Loyola University Chicago

Department of Sociology

Melissa Gesbeck

Education Research Associate - Division of Education at the American College of Surgeons (ACS)


Melissa earned her MA in Sociology from LUC in 2009 and went on to complete her PhD here in 2015.

How you have been engaged professionally since your time at Loyola. What organizations have you worked with and in what capacities?

As a medical sociologist, I am primarily concerned with improving well-being and health care in our society.  At present, I work as the Education Research Associate in the Division of Education at the American College of Surgeons (ACS).  I manage projects around the creation and evaluation of continuing medical education (CME) and continuing professional development (CPD) for surgeons, doing both academic and applied research in surgical education.  I am most excited about the use of surgical simulation technologies for new skills acquisition across the life course of the surgical career.  ACS is a key player in setting standards for surgical training worldwide and my work contributes to large-scale improvements in surgical outcomes for patients and training for surgeons.

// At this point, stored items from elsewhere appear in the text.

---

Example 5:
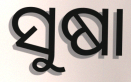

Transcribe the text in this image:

ସୁଷା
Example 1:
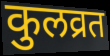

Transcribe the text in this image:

कुलव्रत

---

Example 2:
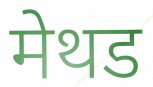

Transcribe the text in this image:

मेथड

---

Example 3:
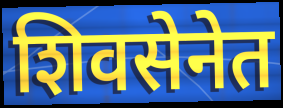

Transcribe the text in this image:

शिवसेनेत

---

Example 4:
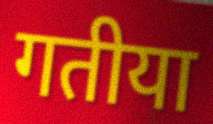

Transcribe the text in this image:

गतीया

How did your time at Loyola prepare you--both professionally and personally--for your eventual career trajectory?

I gained subject matter expertise in health care policy and the professionalization of health care practitioners through coursework and writing special field exams in sociology of the professions and medical sociology, an MA thesis on perceived access to health care services, and a PhD dissertation on professional diabetes care in the U.S. To prepare me for a broad range of career paths, I took every methods course that was available, including an interdisciplinary research-based experiential learning course on GIS.

Because I had teaching experience in sociology and made connections to the School of Nursing through the GIS course, I also had the opportunity to design and teach an undergraduate research-based experiential learning course in the Health Systems Management program.  By expanding my Loyola network beyond the Department of Sociology, I gained health care research experience and arranged several informational interviews that showed me ways I might do meaningful work to improve health care outside of the tenure track.

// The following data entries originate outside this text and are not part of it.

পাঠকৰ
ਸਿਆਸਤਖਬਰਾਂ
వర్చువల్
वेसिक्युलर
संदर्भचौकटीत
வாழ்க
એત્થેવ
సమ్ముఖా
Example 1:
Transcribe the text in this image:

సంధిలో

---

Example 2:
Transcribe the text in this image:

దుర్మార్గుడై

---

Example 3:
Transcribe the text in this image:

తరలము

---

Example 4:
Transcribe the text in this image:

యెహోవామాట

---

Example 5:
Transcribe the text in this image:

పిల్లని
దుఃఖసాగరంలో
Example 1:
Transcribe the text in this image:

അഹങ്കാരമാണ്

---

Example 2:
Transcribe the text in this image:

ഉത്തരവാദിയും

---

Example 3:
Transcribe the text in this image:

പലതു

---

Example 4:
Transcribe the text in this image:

I have been most influenced by three mentors in the Department of Sociology: Dr. Anne Figert,  Dr. Judith Wittner, and Dr. Kelly Moore.  All three thickened my skin for criticism, teaching me how to ask better questions and helping me to take risks like pursuing a post-academic career. I am grateful for the ways they have challenged and supported me, especially Dr. Figert who fostered a culture of collegiality among grad students while she was the Graduate Program Director, making it easier to seek support amongst my peers than it might otherwise have been.  Dr. Sue Penckofer in the School of Nursing has mentored me through the transition into health sciences research.


Looking back on it, have you any advice for current or prospective LUC grad students?

Three pieces of advice:

1. Think long and hard about what sort of work you want to do with your education and ask multiple people in the field you wish to join, outside of the program, for their advice regarding your training. Do not be shy.  Graduate school is a long-term commitment and you will have experiences in both your academic work and your personal life that will change you over the years.  As you approach each milestone in your program, check in with yourself to make sure the path you are on is still the right one for you.  If you proceed in the program, you will have made a conscious commitment to do so, and each step forward will honor that commitment.  If you decide not to proceed, no matter at what point, nothing will be lost. Remember, not all paths require a PhD.

2. You are probably not going to be good at the thing you are trying to do for the first time.  That is okay.  Nobody knows how to write a dissertation until they have written a dissertation, and nobody expects perfection from you.  You are learning while doing, including how not to do things.  Failure is full of good data; do better.

3. Make friends with your classmates.  Not only will you have someone with whom to figure things out, but you will also have people in your life who understand the precious, difficult experience of getting through your program.